We’re bringing a new system integration online, which means we need to feed new data into our Lambda functions. Our system is quite new, which explains why we haven’t come across this bug before. It’s the first time we’ve updated existing Lambda functions to feed new Kinesis streams into them.
I’ll illustrate with a simplified CloudFormation template. The four resources it contains are described below.
---
AWSTemplateFormatVersion: "2010-09-09"
Resources:
# A kinesis stream to hook up to our Lambda function
Stream:
Type: "AWS::Kinesis::Stream"
Properties:
ShardCount: 1
# A lambda function that doesn't do a lot
Lambda:
Type: "AWS::Lambda::Function"
Properties:
Runtime: "nodejs4.3"
Code:
ZipFile: !Sub |
exports.handler = function(event, context) {
console.log('hello world!');
};
Handler: "index.handler"
Role: !GetAtt Role.Arn
# A role for the lambda function to assume
# that gives access to read from Stream
Role:
Type: "AWS::IAM::Role"
Properties:
AssumeRolePolicyDocument:
Version: "2012-10-17"
Statement:
- Effect: "Allow"
Principal:
Service:
- "lambda.amazonaws.com"
Action:
- "sts:AssumeRole"
Path: "/"
Policies:
- PolicyName: "root"
PolicyDocument:
Version: "2012-10-17"
Statement:
- Effect: "Allow"
Action:
- "kinesis:GetRecords"
- "kinesis:GetShardIterator"
- "kinesis:DescribeStream"
Resource: !GetAtt Stream.Arn
- Effect: "Allow"
Action: "kinesis:ListStreams"
Resource: !Sub "arn:aws:kinesis:${AWS::Region}:${AWS::AccountId}:stream/*"

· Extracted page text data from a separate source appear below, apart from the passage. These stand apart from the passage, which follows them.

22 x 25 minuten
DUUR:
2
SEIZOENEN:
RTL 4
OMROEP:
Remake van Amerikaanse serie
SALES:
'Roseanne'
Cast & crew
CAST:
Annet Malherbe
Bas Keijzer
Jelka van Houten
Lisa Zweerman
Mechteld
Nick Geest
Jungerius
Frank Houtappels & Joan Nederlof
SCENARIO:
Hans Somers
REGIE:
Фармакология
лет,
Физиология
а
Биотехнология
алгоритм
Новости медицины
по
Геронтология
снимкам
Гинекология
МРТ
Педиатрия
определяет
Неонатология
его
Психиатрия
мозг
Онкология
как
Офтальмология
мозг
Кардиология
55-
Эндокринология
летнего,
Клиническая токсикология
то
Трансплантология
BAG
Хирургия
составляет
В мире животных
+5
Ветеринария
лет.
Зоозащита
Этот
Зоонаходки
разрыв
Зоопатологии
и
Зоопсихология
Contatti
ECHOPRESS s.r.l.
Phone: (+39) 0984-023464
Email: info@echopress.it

# Mapping Stream to Lambda
SourceMapping:
Type: "AWS::Lambda::EventSourceMapping"
Properties:
EventSourceArn: !GetAtt Stream.Arn
FunctionName: !Ref Lambda
StartingPosition: "TRIM_HORIZON"
Stream
is the Kinesis stream, our event source.
Lambda
is a dummy lambda function. It doesn’t need to do anything useful to
demonstrate the problem.
It references Role
.
Role
describes the permissions that our Lambda
will have.
The AssumeRolePolicyDocument
part says that a lambda function may assume this role.
The Policies
part has a single policy that grants access to list all streams,
and read from Stream
.
SourceMapping
describes the relationship between Lambda
and Stream
.
If you deploy this template, you’ll see something like…

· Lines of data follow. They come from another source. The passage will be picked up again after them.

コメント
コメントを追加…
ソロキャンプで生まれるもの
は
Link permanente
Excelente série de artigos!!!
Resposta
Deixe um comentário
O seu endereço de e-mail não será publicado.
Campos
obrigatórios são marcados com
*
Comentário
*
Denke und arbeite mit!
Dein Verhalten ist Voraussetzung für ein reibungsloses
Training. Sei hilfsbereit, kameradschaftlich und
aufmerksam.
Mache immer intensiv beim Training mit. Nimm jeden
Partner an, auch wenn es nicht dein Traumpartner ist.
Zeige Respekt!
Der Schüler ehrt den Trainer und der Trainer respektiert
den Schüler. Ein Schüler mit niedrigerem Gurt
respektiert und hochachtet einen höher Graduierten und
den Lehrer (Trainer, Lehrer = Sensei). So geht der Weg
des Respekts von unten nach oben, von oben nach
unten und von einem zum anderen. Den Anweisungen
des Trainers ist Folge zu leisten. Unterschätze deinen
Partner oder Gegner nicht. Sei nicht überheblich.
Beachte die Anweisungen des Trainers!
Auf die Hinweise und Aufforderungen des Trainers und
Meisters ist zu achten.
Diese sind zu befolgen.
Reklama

As you can see, CloudFormation has figured out the correct order
to deploy the resources. It uses the Ref
s and GetAtt
s to work out how to
order things to satisfy all the dependencies correctly.
The problem
Now, let’s add a second Kinesis stream Stream2
and map it into the Lambda function.
Heres’s a summary of what changes in the template.
Resources:
# this is the new Kinesis stream
Stream2:
Type: "AWS::Kinesis::Stream"
Properties:
ShardCount: 1
Stream: ...
Lambda: ...
Role: ...
SourceMapping: ...
# mapping Stream2 onto Lambda
SourceMapping2:
Type: "AWS::Lambda::EventSourceMapping"
Properties:
EventSourceArn: !GetAtt Stream2.Arn
FunctionName: !Ref Lambda
StartingPosition: "TRIM_HORIZON"
When we’re updating a stack through the console, we can see a summary of the changes that CloudFormation is going to make.
As you can see, Lambda
and Role
will be modified to give read permission
on the new stream Stream2
, and a new SourceMapping2
will be created to
feed the Stream2
into Lambda
.
Let’s deploy…
Oh no! The deployment fails when it tries create SourceMapping2
, because
the Lambda
doesn’t have permission to access Stream2
.
Cannot access stream arn:aws:kinesis:eu-west-1:my-account:stream/race-demo-Stream2-1405LP7STN2DR. Please ensure the role can perform the GetRecords, GetShardIterator, DescribeStream, and ListStreams Actions on your stream in IAM.
We explicitly gave access permission to Role
.
We can see that Role
finishes updating before Stream2
is created,
so the dependencies are being resolved correctly.
What could be wrong?
The Bug
With the help of Andre at AWS support, we got to the bottom of it. When a lambda function assumes a role, it gets a time-limited token that it can use to access services as that role.
In a pretty reasonable optimisation, the lambda will hold onto a token for an hour before it requests another. It’s very unlikely that the token will get refreshed and pick up new permissions during deployment in the few seconds between granting the new permissions and needing them to read from the stream.
That means that a deployment like this just won’t work.
The Workaround
After a bit of experimentation, we found a workaround that’s pretty painless and might be the best way of dealing with this problem until AWS deal with it in CloudFormation.
It’s pretty simple… rename the role.
That’ll mean that the Lambda must request a new access token when it tries to assume the new role.
Here’s the final template, renaming Role
to Role2
and updating the Role property of Lambda
accordingly.
---
AWSTemplateFormatVersion: "2010-09-09"
Resources:
Stream: ...
Stream2: ...
# Lambda needs to re-referenced to Role2
Lambda:
Type: "AWS::Lambda::Function"
Properties: ...as before
Role: !GetAtt Role2.Arn
# renaming Role to Role2 will ensure a new security token is requested
Role2:
Type: "AWS::IAM::Role"
Properties: ...as before
SourceMapping: ...
SourceMapping2: ...
Here’s the change set, confirming the difference in activities. We’re going to replace the role, instead of updating it in-place.
Running the deployment this time…
Easy when you know how! Here’s the proof that it worked, we now have two Kinesis triggers on our Lambda.
Wrapping Up
Thanks for reading! I’m sure AWS will find an easy fix for the problem and soon no workaround will be necessary. In the meantime, this quick workaround will help you avoid the head-in-hands moment if you find yourself facing this problem!